As Figure 2-3, obtain sample cigarette b by above-mentioned steps, then in the time producing cigarette, by high-pressure sprayer, sample cigarette b is evenly sprayed to the pipe tobacco surface of cigarette, again pipe tobacco is placed in to the tandem-driving bogie balance 65~79 hours that 22 ± 2 DEG C of temperature and relative humidity are 60 ± 5%RH, finally with factory's cigarette machine, the tobacco cartridge after balance is made to cigarette finished product, the ratio of weight and number of its tobacco shred additive homogeneous phase solution and pipe tobacco is 0.001~0.003.
Embodiment 3
First prepare tobacco shred additive, its preparation method is as follows:
A, low-temperature oxidation reaction: to the dense H that adds 290 weight portions in the graphite powder of 9 weight portions
2sO
4naNO with 4.5 weight portions
3, then in ice-water bath, stir and obtain mixed solution, to the KMnO that adds 24 weight portions in mixed solution
4, reaction obtains low-temperature oxidation solution under lower than 20 DEG C of temperature conditions;
B, middle temperature oxidation reaction: the water bath with thermostatic control that the low-temperature oxidation solution of step a is placed in to temperature 45 C is stirred 35 minutes, then the deionized water of adding 17.5 weight portions continues to stir and within 20 minutes, obtains middle temperature oxidation reaction solution;
C, high-temperature oxydation reaction: the middle temperature oxidation reaction solution of step b is placed under 48 DEG C of conditions of temperature and adds H
2o
2, until remove KMnO unnecessary in reaction solution
4till;
D, centrifugal treating: the reaction solution that step c is obtained is centrifugal treating 7 minutes under 7400rpm condition at the rotating speed of centrifuge, obtains powdery graphite olefinic oxide;
E, ultrasonic wave disperse: the powdery graphite olefinic oxide that steps d is obtained is 0.06W/cm by ultrasonic frequency
3ultrasonic wave be scattered in water;
F: the liquid tobacco shred additive that step c is obtained obtains the tobacco shred additive of puffy after freezing, dry processing.

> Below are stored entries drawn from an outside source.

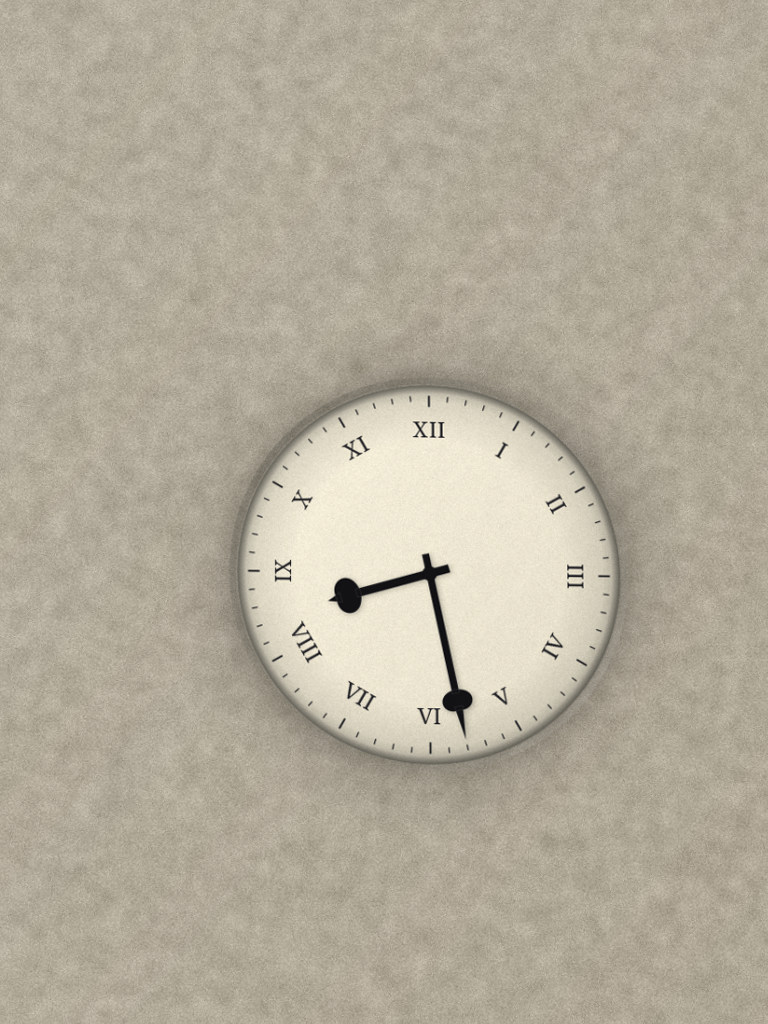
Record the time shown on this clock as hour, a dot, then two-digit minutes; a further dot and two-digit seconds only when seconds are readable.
8.28
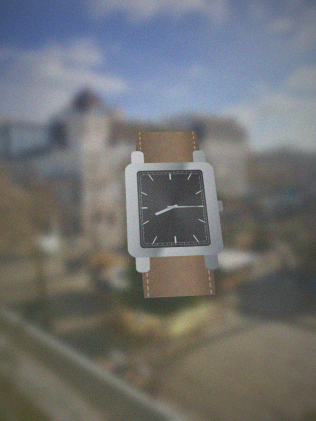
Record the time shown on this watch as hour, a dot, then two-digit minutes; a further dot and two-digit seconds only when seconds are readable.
8.15
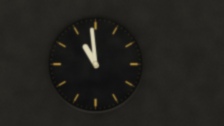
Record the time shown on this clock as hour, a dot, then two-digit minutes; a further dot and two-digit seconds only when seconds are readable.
10.59
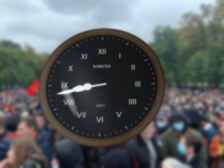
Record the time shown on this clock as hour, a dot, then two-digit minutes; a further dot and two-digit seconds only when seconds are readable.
8.43
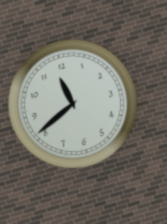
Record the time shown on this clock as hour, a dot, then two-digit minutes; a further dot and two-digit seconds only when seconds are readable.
11.41
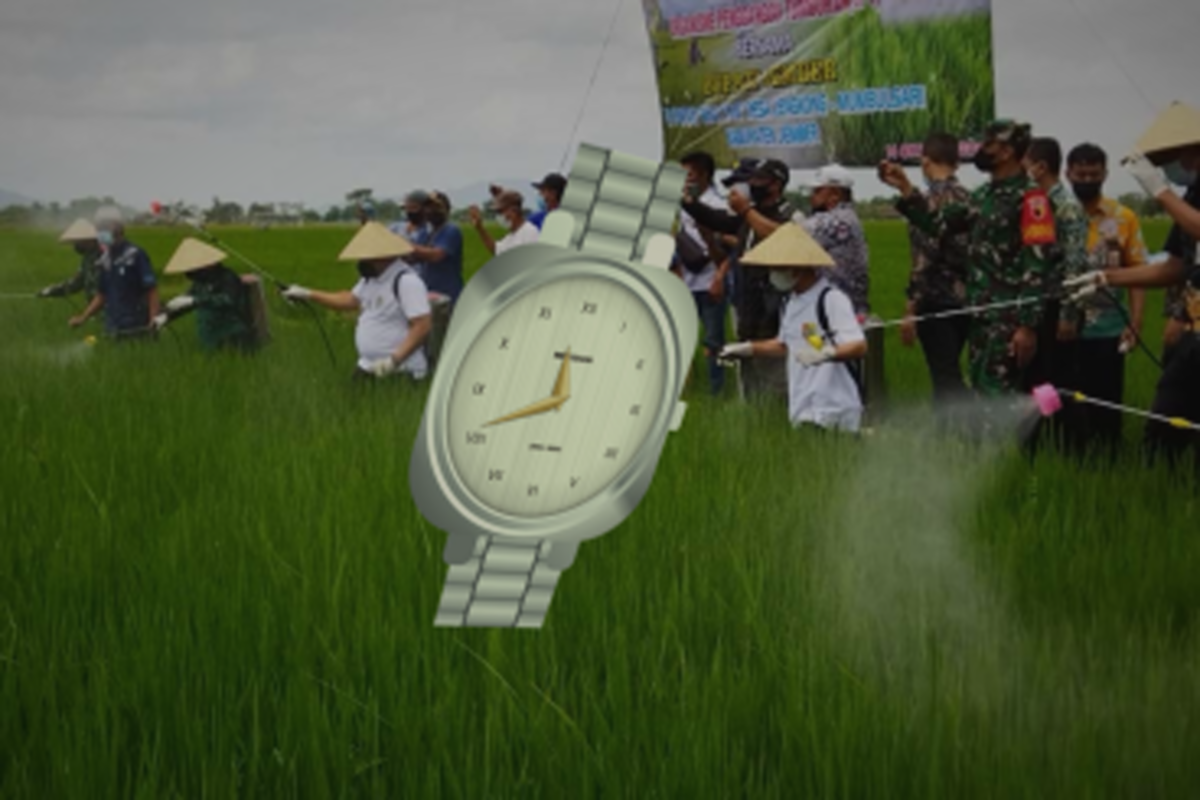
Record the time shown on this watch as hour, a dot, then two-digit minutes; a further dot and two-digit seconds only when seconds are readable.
11.41
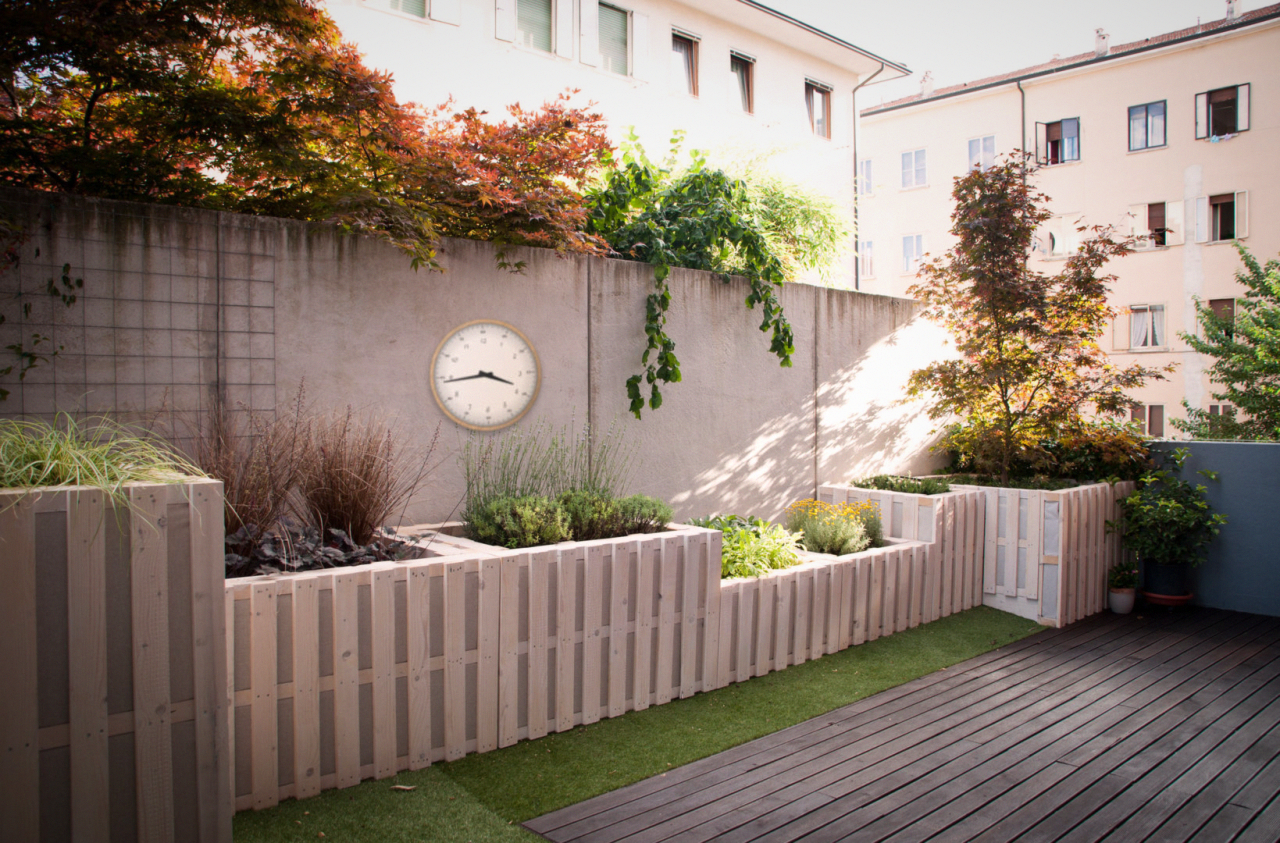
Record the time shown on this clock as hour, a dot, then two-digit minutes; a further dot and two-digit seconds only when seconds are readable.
3.44
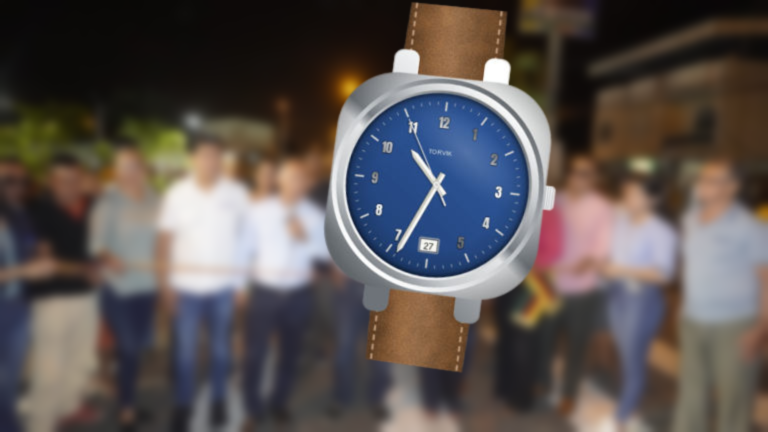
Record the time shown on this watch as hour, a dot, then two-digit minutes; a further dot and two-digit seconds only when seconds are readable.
10.33.55
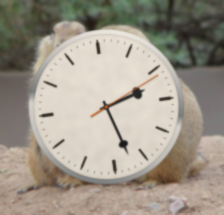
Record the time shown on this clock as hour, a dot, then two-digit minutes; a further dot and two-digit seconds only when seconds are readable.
2.27.11
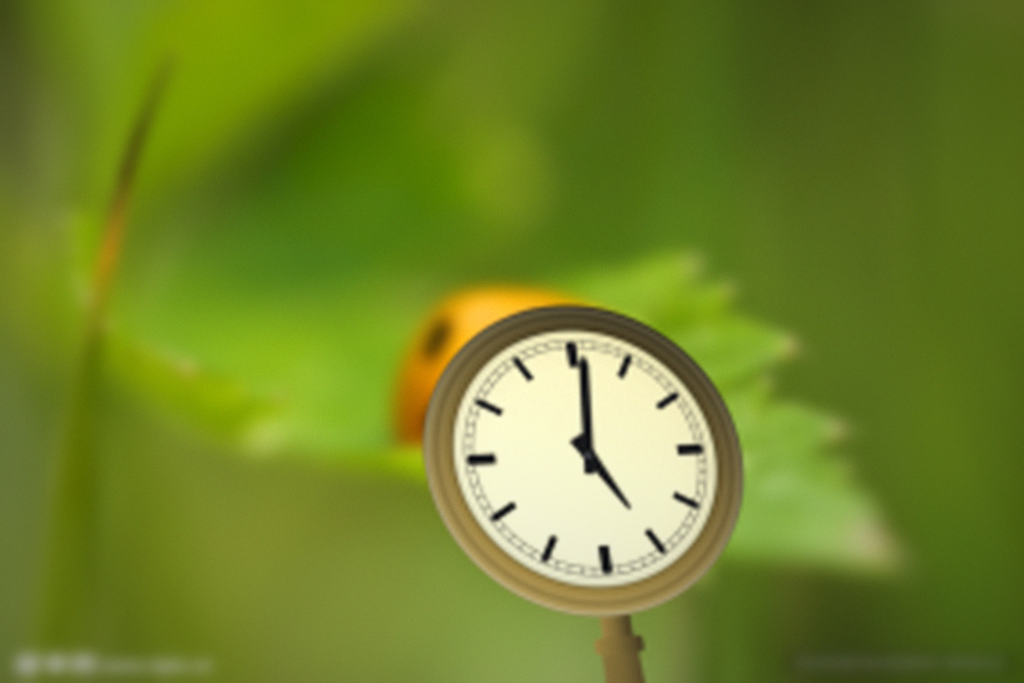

As in Figure 2-4, obtain sample cigarette c by above-mentioned steps, then in the time producing cigarette, by high-pressure sprayer, sample cigarette c is evenly sprayed to the pipe tobacco surface of cigarette, again pipe tobacco is placed in to the tandem-driving bogie balance 65 hours that 22 DEG C of temperature and relative humidity are 60%RH, finally with factory's cigarette machine, the tobacco cartridge after balance is made to cigarette finished product, the ratio of weight and number of its tobacco shred additive homogeneous phase solution and pipe tobacco is 0.001.
Embodiment 4
First prepare tobacco shred additive, its preparation method is as follows:
A, low-temperature oxidation reaction: to the dense H that adds 290 weight portions in the graphite powder of 12 weight portions
2sO
4naNO with 4.5 weight portions
3, then in ice-water bath, stir and obtain mixed solution, to the KMnO that adds 30 weight portions in mixed solution
4, reaction obtains low-temperature oxidation solution under lower than 20 DEG C of temperature conditions;
B, middle temperature oxidation reaction: the water bath with thermostatic control that the low-temperature oxidation solution of step a is placed in to 35 DEG C of temperature is stirred 35 minutes, then the deionized water of adding 10 weight portions continues to stir and within 20 minutes, obtains middle temperature oxidation reaction solution;
C, high-temperature oxydation reaction: the middle temperature oxidation reaction solution of step b is placed under 48 DEG C of conditions of temperature and adds H
2o
2, until remove KMnO unnecessary in reaction solution
4till;
D, centrifugal treating: the reaction solution that step c is obtained is centrifugal treating 15 minutes under 7400rpm condition at the rotating speed of centrifuge, obtains powdery graphite olefinic oxide;
E, ultrasonic wave disperse: the powdery graphite olefinic oxide that steps d is obtained is 0.08W/cm by ultrasonic frequency
3ultrasonic wave be scattered in water;
F: the liquid tobacco shred additive that step c is obtained obtains the tobacco shred additive of puffy after freezing, dry processing.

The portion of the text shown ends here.